One thing that Jay has told me over and over, and over again since I’ve been here is that “it’s ok to chew what’s yours, it’s not ok to chew what isn’t.” I have to admit, this puzzled me at first. I mean, surely whatever I can get my paws on is effectively mine at the moment that I’m holding it. I believe the legal precept here is that possession is nine-tenths of the law.
By this precept I can look at what’s in my bed, my kennel, or my pen, and say “that is mine.” Indeed I can say this about the very bed, kennel or pen that I’m in! I can dig in to a feast of Pedigree this or Purina that and I can claim ownership of the benefit extended to me despite the fact that I had nothing whatsoever to do with its acquisition.
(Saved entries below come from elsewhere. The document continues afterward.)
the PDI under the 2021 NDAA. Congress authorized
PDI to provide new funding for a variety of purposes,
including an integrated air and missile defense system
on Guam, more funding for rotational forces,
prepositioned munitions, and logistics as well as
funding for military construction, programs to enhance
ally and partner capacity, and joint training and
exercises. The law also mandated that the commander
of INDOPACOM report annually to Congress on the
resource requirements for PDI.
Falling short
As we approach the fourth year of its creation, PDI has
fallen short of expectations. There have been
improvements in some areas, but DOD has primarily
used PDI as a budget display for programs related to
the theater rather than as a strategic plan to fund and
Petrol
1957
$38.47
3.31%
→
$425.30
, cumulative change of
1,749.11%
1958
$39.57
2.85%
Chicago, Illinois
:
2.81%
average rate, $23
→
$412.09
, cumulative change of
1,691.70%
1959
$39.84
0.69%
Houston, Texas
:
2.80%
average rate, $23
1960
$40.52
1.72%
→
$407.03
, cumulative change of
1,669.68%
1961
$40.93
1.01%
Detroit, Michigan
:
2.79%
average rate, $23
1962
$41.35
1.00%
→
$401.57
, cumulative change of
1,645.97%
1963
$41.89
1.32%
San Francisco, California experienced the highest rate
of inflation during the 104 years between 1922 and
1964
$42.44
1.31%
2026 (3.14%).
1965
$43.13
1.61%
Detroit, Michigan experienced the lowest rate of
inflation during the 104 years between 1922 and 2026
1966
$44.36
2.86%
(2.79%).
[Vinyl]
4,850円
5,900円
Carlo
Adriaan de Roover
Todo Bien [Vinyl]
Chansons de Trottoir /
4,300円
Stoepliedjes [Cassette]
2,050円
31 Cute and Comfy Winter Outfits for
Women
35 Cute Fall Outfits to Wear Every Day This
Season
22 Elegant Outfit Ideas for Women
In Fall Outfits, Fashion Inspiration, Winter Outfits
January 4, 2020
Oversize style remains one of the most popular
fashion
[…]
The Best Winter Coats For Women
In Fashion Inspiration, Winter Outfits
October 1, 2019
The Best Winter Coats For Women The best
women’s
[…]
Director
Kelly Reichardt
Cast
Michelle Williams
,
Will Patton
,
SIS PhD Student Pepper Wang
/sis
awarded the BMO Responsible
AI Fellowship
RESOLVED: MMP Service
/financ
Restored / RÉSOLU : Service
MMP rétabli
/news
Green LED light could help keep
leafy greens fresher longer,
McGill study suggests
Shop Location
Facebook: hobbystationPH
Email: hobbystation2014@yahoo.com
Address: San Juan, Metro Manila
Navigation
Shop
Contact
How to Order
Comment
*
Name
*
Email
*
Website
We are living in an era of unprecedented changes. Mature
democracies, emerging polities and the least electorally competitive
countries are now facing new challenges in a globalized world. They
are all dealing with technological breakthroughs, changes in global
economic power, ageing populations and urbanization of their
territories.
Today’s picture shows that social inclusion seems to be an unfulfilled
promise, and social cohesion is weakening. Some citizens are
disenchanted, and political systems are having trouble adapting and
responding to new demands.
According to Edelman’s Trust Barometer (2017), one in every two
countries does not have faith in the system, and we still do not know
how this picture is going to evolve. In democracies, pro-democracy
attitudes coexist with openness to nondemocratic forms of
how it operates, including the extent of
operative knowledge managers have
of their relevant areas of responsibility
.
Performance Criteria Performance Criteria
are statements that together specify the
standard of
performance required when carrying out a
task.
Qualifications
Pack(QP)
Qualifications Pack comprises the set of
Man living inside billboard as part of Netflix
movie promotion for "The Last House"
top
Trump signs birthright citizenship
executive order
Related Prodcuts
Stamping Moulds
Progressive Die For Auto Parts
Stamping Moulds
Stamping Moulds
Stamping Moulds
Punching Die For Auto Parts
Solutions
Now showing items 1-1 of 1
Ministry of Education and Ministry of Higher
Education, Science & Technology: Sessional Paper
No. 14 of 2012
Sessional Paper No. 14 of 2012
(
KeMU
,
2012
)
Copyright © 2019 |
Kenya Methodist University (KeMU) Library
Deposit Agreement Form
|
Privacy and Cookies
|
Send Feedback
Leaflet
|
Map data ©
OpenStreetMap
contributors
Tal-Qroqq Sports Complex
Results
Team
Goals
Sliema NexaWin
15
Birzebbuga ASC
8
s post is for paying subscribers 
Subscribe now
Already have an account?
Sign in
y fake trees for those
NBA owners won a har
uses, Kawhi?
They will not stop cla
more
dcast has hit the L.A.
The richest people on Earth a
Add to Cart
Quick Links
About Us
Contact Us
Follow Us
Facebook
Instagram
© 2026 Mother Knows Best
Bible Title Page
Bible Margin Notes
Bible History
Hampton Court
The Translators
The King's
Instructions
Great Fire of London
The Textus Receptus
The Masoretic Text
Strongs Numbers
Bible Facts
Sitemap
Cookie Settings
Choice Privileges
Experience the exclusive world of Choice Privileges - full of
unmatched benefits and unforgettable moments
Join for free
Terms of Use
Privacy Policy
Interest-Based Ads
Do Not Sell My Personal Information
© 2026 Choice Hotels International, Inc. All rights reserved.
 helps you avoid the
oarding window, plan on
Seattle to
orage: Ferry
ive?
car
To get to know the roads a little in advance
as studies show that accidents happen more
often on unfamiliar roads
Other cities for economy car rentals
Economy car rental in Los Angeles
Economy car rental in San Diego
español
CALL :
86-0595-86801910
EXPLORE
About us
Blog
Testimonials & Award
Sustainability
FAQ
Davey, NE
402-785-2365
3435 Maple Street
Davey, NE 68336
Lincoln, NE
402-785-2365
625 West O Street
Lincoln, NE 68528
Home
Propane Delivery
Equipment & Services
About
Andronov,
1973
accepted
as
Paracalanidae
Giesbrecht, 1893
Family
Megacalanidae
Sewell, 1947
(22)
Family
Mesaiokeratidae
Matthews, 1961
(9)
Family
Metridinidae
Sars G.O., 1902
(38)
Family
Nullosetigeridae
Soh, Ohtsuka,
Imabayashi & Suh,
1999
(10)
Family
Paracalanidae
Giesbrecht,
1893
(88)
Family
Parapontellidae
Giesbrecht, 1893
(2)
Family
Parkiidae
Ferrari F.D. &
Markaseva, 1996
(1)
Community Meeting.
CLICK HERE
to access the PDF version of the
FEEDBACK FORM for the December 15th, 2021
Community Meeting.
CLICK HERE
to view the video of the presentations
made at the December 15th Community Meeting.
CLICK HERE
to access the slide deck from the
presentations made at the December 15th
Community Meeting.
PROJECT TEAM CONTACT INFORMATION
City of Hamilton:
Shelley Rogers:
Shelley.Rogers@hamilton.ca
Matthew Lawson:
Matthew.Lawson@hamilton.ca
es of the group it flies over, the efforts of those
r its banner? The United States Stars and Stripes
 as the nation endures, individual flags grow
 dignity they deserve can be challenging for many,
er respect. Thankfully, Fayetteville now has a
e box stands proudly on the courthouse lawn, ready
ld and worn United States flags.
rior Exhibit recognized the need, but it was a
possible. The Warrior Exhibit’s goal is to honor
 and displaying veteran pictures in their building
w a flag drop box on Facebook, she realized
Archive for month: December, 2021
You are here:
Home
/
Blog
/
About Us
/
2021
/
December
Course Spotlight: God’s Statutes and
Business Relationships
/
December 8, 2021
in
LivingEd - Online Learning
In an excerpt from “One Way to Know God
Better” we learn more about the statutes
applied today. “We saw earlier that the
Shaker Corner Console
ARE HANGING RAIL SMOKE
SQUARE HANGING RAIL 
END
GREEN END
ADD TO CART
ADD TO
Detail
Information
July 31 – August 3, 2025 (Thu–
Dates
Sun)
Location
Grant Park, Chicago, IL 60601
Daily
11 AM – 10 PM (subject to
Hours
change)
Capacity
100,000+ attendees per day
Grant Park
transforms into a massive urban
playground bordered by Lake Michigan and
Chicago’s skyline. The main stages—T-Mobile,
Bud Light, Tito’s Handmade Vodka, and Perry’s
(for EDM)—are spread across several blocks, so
I can extend it beyond that, too – to the couch I’m lying on as I write this: it’s not mine – clearly I didn’t buy it – I was not even here when it was delivered – but because I am allowed to use it at any given moment the part which I occupy can surely be considered to be mine. Likewise and similarly, while I don’t believe that I’m on title for the house that I live in, I’ve been told it’s my home now so I treat it as if it were mine. At least, I will when I’ve figured out the piddling thing.
The contract implicit here – for there surely is one – is that I will continue to enjoy the benefits being provided as long as I a) am a good boy, b) really try not to piddle in the house, and c) make every effort not to bite things which are prohibited to me – ie, things which are not mine. The contract is benefit for benefit – a kind of bartering of emotional versus physical needs which seems to work very well for all.
I’m going to keep thinking on this. It seems to engender a feeling of gratitude in me which is in itself quite gratifying, and I like that.
Oh, and by the way: I have not pooped in the house today.